I read an article that suggested listing hundreds of technologies and skills at the bottom of a CV, changing the font colour to white so it couldn’t be seen, but would still get through AI screening. This is sneaky and achieves nothing. If a candidate beats the AI screening, the next step in the process will be for a human to review the CV and if the candidate isn’t qualified, they will be rejected. Similarly we see some candidates submit applications repeatedly, changing the data in their CVs to try to get through to the next stage. This is also a dangerous practice; candidates may have their integrity questioned if a company has multiple versions of their CV on file, all with different information.

Yempo provides guidance to candidates on how they can best present themselves when applying for roles, in our blogs on How is AI affecting your job applications, Biggest CV Mistakes, Write a resume that gets noticed and Getting past the resume screening.

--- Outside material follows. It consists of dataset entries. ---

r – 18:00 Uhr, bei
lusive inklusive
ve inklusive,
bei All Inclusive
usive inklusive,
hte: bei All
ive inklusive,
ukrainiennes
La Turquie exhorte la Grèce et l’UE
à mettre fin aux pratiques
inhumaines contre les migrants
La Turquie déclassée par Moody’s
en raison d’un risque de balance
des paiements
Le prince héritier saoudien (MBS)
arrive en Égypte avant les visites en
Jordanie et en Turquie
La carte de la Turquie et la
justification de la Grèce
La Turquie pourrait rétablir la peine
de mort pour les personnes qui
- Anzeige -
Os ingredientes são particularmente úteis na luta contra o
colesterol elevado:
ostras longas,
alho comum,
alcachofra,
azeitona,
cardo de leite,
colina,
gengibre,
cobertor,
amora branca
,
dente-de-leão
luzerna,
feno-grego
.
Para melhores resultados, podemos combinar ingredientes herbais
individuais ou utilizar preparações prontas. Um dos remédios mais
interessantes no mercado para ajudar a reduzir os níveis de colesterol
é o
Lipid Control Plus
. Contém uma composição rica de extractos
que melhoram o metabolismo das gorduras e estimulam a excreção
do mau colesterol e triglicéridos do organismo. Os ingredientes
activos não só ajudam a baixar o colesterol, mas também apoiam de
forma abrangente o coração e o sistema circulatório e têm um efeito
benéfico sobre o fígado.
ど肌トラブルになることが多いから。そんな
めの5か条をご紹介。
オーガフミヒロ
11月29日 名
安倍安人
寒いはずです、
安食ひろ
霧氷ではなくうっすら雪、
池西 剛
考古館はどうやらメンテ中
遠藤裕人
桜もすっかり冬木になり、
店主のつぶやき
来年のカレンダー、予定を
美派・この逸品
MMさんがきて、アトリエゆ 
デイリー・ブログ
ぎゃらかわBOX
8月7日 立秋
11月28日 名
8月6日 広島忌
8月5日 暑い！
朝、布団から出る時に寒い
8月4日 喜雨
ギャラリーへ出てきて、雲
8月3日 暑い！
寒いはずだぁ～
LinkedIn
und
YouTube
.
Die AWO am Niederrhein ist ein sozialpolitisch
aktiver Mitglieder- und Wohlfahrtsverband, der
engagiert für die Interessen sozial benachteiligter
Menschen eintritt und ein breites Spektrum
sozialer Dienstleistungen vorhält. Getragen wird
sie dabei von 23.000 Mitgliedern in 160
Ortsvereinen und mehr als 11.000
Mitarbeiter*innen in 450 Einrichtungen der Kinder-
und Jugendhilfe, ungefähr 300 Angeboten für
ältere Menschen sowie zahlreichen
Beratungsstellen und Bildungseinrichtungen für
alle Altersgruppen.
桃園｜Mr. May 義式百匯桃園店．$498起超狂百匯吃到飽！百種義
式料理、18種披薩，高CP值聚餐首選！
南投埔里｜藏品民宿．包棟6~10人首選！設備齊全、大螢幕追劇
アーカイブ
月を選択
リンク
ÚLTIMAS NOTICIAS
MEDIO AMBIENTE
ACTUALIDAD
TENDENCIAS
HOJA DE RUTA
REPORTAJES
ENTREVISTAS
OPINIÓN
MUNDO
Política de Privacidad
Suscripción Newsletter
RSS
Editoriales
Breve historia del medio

And finally, we can’t talk about AI screening without considering demographics. Should candidates include their date of birth, gender, ethnicity on their CV? As an Australian, I know that we usually omit these details from our CVs as they aren’t relevant to the hiring process and there are laws preventing discrimination. In the Philippines, most applicants list a full set of bio data on their CV, even including religion, hobbies, home address and a photo. I’d prefer this data not be provided but local norms prevail, and many Philippine companies require it as part of the application process.

Could it be used to screen candidates out of a role? Could they really miss out on a job because of their age or gender? Yes they could, but this can’t be attributed to AI alone. It’s either because an AI model has learnt from the TA team that this is what it should do, or the company has made a conscious decision to use automation to follow these ridiculous, unethical and discriminatory rules. Yempo does not do this. If I were an applicant and the philosophy of the company was to discriminate in this way, there is no point in trying to trick a system into progressing me to interview or hire – I ultimately will be neither happy nor welcome working in that environment.

Yempo has implemented AI in a way that replicates how our Talent Acquisition team operates, which is ethical and non-discriminatory. In doing so, it has improved the recruitment experience for qualified candidates, enriched the roles of our talent acquisition staff, and provided a streamlined and efficient service to our clients.